Saturday, 20 November 2010

Bradford's Lost City

Britain’s Lost Cities is a book by Gavin Stamp, subtitled A Chronicle of Architectural Destruction. The destruction was by war and planning, the latter by local councils, but sometimes by other bodies like universities.

Bradford, my home city, features prominently, as it deserves to, and the pictures bring back memories of when I lived in the suburb of Great Horton, or perhaps Wibsey, on a hill on the western, Pennine side of the city, into the centre of which I would descend each morning on the bus, often leaving sunshine and sinking into smog that lasted all day, to get to the grammar school along the valley, running north from the centre, that carried the Beck in a sewer pipe to meet the Aire at Shipley. And at the end of the day I would emerge into late sunshine half way up the steep embankment of St Enoch’s Hill to Wibsey. (We speculated that St Enoch was probably a waistcoated and watch-chained Bradford Alderman, Enoch Priestley or Murgatroyd or some such.)

The trip involved two Corporation buses each way, both good and modern -- Bradford ran things well -- a regular motor bus down into town and a trolley bus out to Frizinghall, or possibly Manningham. (Your place names in Bradford depended on who you wanted to impress.) I got off the first bus in Tyrell Street and walked through to Forster Square (that’s Forster of the 1870 Education Act, another famous Bradford chap) for the trolley bus.

But if I had time I might walk up through the town centre for a change and get the trolley bus on Manningham Lane outside Busbys, the less posh but still respectable one of the two department stores. I’d be even more likely to take that route in reverse on the way home, when I had time to dawdle. One way would be via Ivegate, that looked like this.

Bradford had proper hills -- this was the foothills of the Pennines, all millstone grit rock that that city was built of, little brick and hence far more handsome than Leeds or Manchester, or so I thought, and I've never since been easy living anywhere without hills.

You can see the appeal of steep streets like this, obviously once a medieval country lane, now black with soot and full of interesting shops and firms and reeking of hot pies and fish and chips.

The other way I might go was up, or down, Darley Street, a handsome, evidently planned nineteenth century street from the heyday of Bradford’s civic pride when its concert hall, town hall and wool exchange were built and its fine parks laid out, still beautifully maintained in my day (as I think they still are).
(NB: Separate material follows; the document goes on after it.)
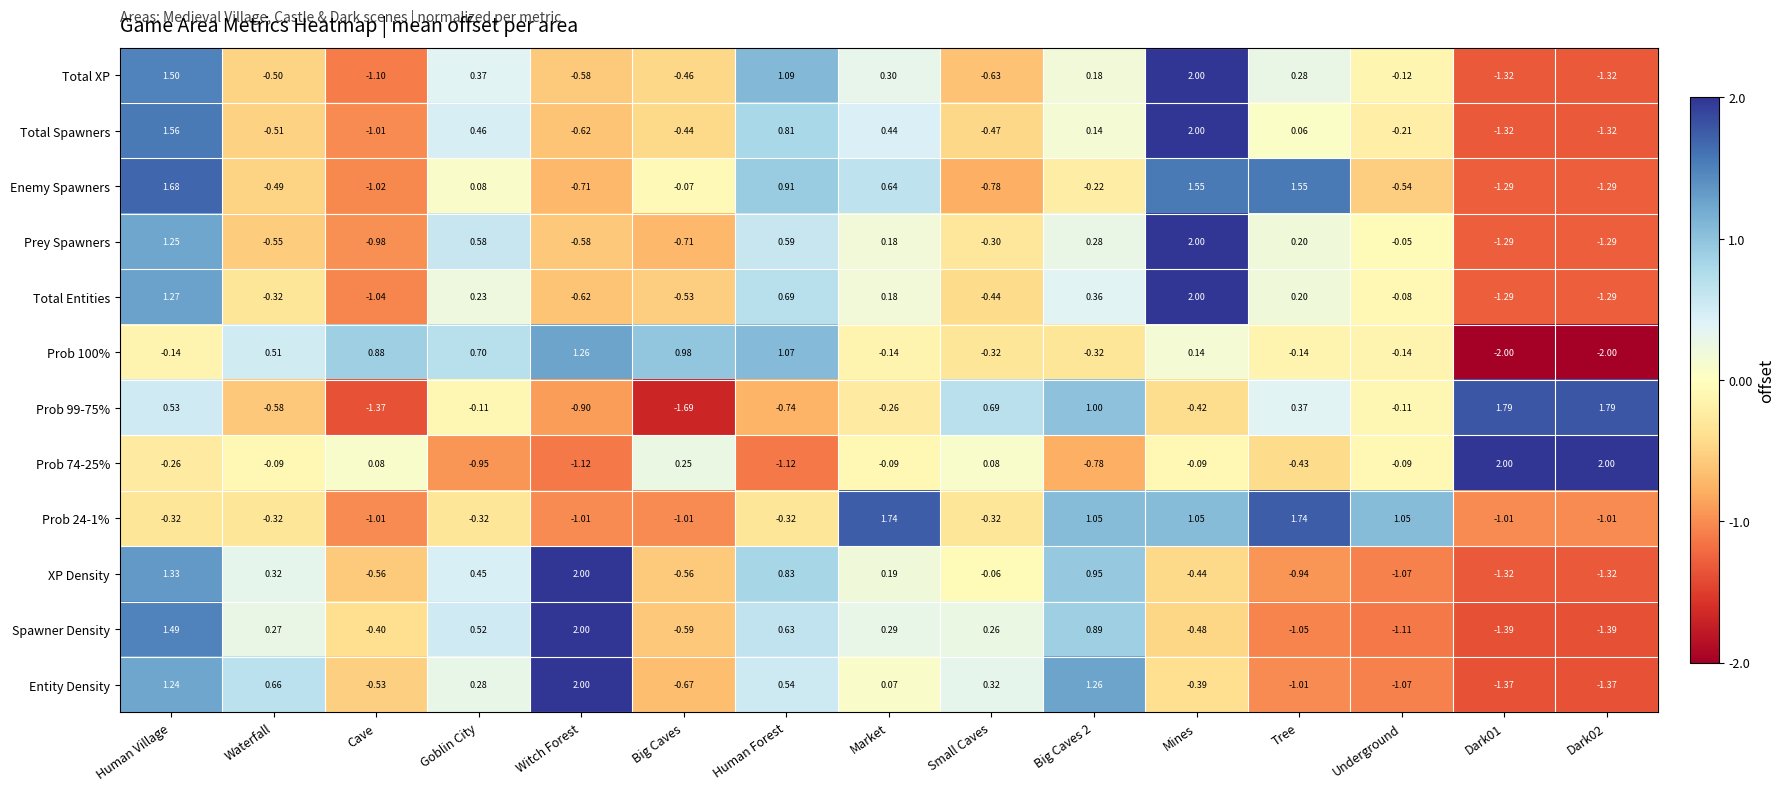

Is the value of Prey Spawners at Witch Forest greater than the value of Total Entities at Waterfall?

No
Behind the buildings on the left and accessed through wood-and-glass swing doors halfway up the street was Kirkgate Market, and above the entrance one of my favourite haunts, the Central Library with its huge collection, vast wooden tables and dignified reference library, a lovely place to browse or do homework and where I found much of the reading I most enjoyed (the other sources was a good school library) and dug out accounts of Ruskin’s visit to Bradford to advise on the architecture for the town hall. (The advice was rejected but the town hall was still a fine building.)

Anyway, towards the end of my childhood it all began to be destroyed by the planners and replaced by undistinguished and unlovely blocks and road schemes that are now themselves being replaced, if they haven’t already been.

So sad. Planning had been one of sources of wartime success and Labour’s hopes of building the New Jerusalem had rested on it -- and this is how it ended up, a disaster. Hence the passion and anger and despair of Stamp’s book.